Il n’en fallait pas tant pour que le géographe – venu de la gauche – devienne celui qu’il fallait consensuellement détester dans sa famille politique d’origine, alors pourtant qu’il redonnait son lustre à des grilles de lecture on ne peut plus marxistes de nos sociétés… Christophe Guilluy décortique le malaise qui alimente les populismes. Interview.
Le Point : Vous écrivez que « pour la première fois depuis les années 1980, la classe dominante fait face à une véritable opposition. Les gens ordinaires sont sortis du ghetto culturel dans lequel ils étaient assignés, ils ont fait irruption au salon ». Pour vous, le réveil des classes populaires est un mouvement inéluctable ?
Christophe Guilluy : Pour comprendre les raisons d’un réveil des classes populaires, il faut remonter aux années 1980. Christopher Lasch, qui alertait sur la « sécession des élites », avait vu juste. Ce qu’il n’avait pas vu en revanche, c’est que ce phénomène s’étendrait au-delà des élites et toucherait l’ensemble des catégories supérieures. Elles aussi ont fait sécession. Ce n’est pas par stratégie ou volonté cynique, simplement, le modèle qui s’est imposé de fait ne permettait plus l’intégration économique du plus grand nombre. Ce modèle, c’est celui d’une mondialisation, synonyme à ses débuts d’une rationalité progressiste qui nous laissait croire, dans sa logique optimiste, que l’ouvrier d’ici allait être, pour son plus grand avantage, remplacé par l’ouvrier chinois.
Il y a toujours eu des voix discordantes, à droite comme à gauche, pour refuser ce modèle…
Oui, mais sans succès, car ceux qui doutaient étaient perçus comme des vieux ronchons, ce qui fut le cas de Jean-Pierre Chevènement par exemple. Pour le reste, le monde intellectuel, culturel, médiatique et les catégories supérieures allaient clairement dans le sens de ce qui semblait constituer à l’époque un progrès sympathique. Sauf que personne n’avait mesuré les effets sociaux qui allaient s’en suivre : la classe ouvrière s’est effondrée. Beaucoup pensaient à l’époque que ce phénomène se limiterait à la classe ouvrière et à la vieille industrie, au monde d’avant… Sauf que le phénomène a progressivement gagné le monde paysan, puis les petits employés d’une partie du secteur tertiaire, que l’on croyait pourtant préservé. C’est ce que j’ai appelé la désaffiliation économique des classes moyennes intégrées, qui hier étaient majoritaires. Ce modèle très inégalitaire a engendré une concentration des richesses et laissé de côté des pans entiers – finalement majoritaires – de la population occidentale. Cette réorganisation sociale s’est accompagnée d’une réorganisation géographique silencieuse très visible sur le territoire, avec l’hyper concentration des richesses dans les métropoles mondialisées.
Le PIB n’a jamais cessé de progresser en France depuis les années 1980…
C’est un modèle économique très pertinent, qui fonctionne tant que l’on garde les yeux rivés sur le PIB. Sur ces 40 dernières années, le PIB n’a cessé en moyenne d’augmenter. De manière globale, ce système fonctionne, mais n’intègre plus les classes populaires, ni économiquement ni culturellement. Nous sommes arrivés – et nous le constatons tous les jours – à un moment où les classes populaires ne se reconnaissent plus du tout dans la narration produite par la classe politique et la classe médiatique, nous sommes entrés dans l’ère de la défiance et d’autonomisation culturelle des catégories moyennes et populaires.

**Consigne de l'exercice**. Reproduisez le passage du texte fourni allant de « Il n’en fallait » jusqu'à « mouvement inéluctable ? » en substituant « caste dirigeante » à « classe dominante ». Les données qui suivent ne jouent ici aucun rôle.

**Données fournies**.
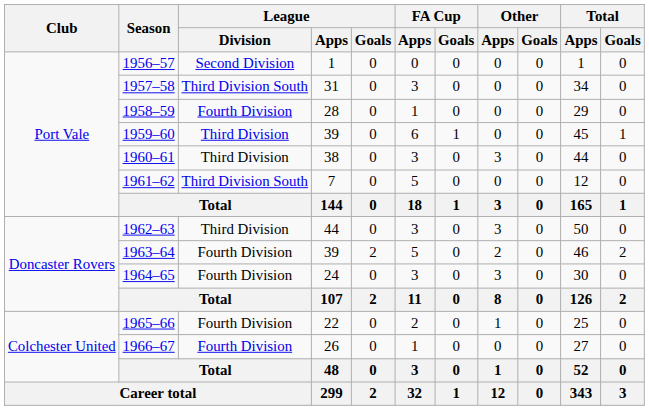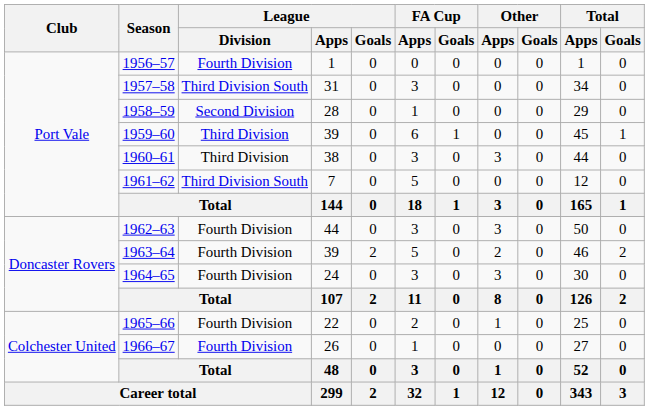1956–57 | League / Division: Second Division -> Fourth Division
1958–59 | League / Division: Fourth Division -> Second Division
1962–63 | League / Division: Third Division -> Fourth Division
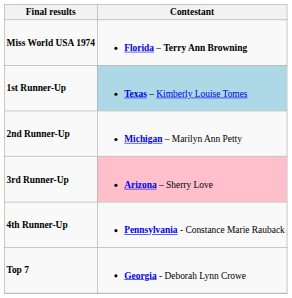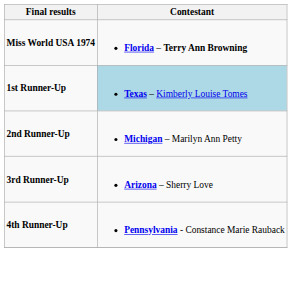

**Réponse à l'exercice**.
Il n’en fallait pas tant pour que le géographe – venu de la gauche – devienne celui qu’il fallait consensuellement détester dans sa famille politique d’origine, alors pourtant qu’il redonnait son lustre à des grilles de lecture on ne peut plus marxistes de nos sociétés… Christophe Guilluy décortique le malaise qui alimente les populismes. Interview.
Le Point : Vous écrivez que « pour la première fois depuis les années 1980, la caste dirigeante fait face à une véritable opposition. Les gens ordinaires sont sortis du ghetto culturel dans lequel ils étaient assignés, ils ont fait irruption au salon ». Pour vous, le réveil des classes populaires est un mouvement inéluctable ?